# Job
If a line in the entries below includes "eine", pick it out and copy it.

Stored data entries
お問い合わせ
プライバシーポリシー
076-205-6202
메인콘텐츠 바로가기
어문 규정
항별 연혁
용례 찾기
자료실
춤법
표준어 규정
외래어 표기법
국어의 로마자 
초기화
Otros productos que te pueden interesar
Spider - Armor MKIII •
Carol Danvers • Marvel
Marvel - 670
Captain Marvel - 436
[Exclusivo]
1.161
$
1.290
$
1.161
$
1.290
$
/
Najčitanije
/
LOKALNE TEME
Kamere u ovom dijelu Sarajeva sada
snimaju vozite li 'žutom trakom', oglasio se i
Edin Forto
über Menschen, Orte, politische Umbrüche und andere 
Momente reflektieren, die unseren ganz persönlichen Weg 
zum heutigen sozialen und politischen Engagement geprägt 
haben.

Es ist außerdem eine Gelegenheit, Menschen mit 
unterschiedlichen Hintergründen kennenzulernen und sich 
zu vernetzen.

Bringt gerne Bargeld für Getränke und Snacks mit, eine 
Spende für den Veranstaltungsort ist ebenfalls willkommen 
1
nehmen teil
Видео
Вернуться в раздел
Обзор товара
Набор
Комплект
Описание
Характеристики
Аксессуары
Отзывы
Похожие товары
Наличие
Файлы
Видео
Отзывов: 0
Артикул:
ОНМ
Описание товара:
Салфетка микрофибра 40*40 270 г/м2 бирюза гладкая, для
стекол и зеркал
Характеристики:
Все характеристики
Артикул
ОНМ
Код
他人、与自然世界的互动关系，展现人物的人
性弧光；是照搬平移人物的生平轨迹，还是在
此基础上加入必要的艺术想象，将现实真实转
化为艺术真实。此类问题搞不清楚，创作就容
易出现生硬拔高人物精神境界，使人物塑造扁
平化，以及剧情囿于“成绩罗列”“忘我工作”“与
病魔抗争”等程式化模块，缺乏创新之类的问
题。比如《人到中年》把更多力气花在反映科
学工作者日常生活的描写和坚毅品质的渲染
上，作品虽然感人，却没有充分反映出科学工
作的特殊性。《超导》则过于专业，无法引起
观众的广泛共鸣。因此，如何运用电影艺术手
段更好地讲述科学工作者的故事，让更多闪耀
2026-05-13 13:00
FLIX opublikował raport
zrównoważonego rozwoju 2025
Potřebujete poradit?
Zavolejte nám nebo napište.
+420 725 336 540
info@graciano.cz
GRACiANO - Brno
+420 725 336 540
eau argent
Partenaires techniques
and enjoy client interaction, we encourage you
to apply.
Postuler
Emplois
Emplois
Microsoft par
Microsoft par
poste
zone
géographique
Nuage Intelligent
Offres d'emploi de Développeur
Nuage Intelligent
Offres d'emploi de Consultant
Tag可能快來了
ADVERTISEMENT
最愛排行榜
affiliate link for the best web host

# Reply to the exercise
Es ist außerdem eine Gelegenheit, Menschen mit 
Bringt gerne Bargeld für Getränke und Snacks mit, eine 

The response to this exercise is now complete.